The cannabis industry undoubtedly has immense prospects and business opportunities. For this reason, it’s not surprising that the medical cannabis sector instantly became huge in Missouri following the passing of a constitutional amendment that allowed it in 2018. However, competition for licenses became intense when the state limited the number it would issue.

After widespread reports of irregularities and more than 850 appeals over rejected medical marijuana licenses, the Missouri House launched an inquiry into the licensing process. Moreover, conflicts of interest between the Department of Health and Senior Services (DHSS) and a private company hired to score applications may have tainted the license allocation procedure.

Even so, the DHSS denied any wrongdoing in the licensing process, pointing out that the state has issued considerably more licenses than other jurisdictions in the country. The state regulator also defended the decision to cap the number of cannabis business permits, explaining that it will ensure oversupply doesn’t fuel a black market.
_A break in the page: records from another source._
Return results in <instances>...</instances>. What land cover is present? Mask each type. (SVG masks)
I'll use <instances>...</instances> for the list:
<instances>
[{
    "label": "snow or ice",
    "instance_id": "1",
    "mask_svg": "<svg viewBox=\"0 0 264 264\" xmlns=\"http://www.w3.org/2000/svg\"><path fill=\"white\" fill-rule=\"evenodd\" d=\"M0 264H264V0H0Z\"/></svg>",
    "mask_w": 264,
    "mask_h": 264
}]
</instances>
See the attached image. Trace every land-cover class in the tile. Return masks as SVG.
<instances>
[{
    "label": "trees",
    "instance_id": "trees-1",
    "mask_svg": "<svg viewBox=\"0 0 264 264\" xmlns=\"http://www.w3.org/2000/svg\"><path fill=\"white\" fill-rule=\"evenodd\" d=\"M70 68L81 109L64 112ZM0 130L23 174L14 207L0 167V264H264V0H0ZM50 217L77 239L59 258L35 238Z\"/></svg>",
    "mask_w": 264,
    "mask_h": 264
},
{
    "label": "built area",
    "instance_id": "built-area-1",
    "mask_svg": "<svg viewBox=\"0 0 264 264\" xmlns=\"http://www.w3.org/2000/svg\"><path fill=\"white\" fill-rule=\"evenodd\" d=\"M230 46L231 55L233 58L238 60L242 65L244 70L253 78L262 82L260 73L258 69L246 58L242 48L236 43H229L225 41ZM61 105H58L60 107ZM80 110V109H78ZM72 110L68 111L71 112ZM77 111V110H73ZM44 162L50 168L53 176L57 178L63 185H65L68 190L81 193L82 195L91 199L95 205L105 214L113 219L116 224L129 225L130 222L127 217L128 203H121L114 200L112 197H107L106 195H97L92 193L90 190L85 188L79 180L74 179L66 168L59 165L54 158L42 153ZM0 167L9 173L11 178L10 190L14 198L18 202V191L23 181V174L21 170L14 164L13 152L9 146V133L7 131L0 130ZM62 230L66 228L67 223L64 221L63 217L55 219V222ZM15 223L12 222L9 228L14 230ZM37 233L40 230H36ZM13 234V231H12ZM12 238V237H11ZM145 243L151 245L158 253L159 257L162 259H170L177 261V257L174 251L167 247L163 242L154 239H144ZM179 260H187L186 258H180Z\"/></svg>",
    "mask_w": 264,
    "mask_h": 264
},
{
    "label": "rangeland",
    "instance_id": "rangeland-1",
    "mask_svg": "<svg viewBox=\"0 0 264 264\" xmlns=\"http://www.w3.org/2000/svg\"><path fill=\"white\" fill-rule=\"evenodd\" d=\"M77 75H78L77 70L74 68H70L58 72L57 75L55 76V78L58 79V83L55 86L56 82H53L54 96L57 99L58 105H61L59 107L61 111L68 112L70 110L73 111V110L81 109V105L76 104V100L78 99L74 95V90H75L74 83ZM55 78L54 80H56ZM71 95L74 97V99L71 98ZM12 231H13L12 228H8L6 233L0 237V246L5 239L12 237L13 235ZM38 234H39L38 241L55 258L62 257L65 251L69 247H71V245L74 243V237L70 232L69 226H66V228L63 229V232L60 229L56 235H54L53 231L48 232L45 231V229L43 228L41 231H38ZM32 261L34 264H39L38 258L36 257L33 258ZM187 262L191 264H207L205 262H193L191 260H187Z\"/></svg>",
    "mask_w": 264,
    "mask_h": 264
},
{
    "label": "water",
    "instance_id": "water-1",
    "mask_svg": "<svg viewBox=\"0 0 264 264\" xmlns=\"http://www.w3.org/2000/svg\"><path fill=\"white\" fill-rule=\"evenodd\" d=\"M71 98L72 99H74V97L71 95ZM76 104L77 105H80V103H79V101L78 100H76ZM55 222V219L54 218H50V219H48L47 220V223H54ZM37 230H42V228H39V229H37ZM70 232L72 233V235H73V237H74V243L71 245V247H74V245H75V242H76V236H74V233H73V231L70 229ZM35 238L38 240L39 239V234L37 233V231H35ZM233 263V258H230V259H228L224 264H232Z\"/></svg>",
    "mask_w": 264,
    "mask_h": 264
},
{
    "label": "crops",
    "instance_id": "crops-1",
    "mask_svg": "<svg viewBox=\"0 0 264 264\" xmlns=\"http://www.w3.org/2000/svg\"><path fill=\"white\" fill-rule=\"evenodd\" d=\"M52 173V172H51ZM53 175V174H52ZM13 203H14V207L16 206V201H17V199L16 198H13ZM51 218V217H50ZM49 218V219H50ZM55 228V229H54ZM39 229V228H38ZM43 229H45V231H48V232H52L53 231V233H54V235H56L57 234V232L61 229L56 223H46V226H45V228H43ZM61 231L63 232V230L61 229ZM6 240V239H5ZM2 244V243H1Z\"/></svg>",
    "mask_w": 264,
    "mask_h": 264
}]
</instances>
An illicit marijuana industry can easily overshadow the legal market, causing a nightmare for law enforcement and harming the chances of progress in the future. 

Currently, activists have placed several petitions to put recreational cannabis legalization on the ballot this year. For this reason, Representative Dan Shaul feels that it would not be fair to implement the suggested bill with these petitions still pending. Shaul, who also chairs the House elections committee, expressed that enacting the proposed law will force the sponsors of the pending petitions to wipe the slate clean. 
Therefore, the change on the implementation date will ensure that bong tokers will soon partake cannabis with no fear of prosecution. Without this change, petitioners would have had to go back to the drawing board for a better strategy. This drawback could be detrimental to having a legal recreational cannabis market in the state soon.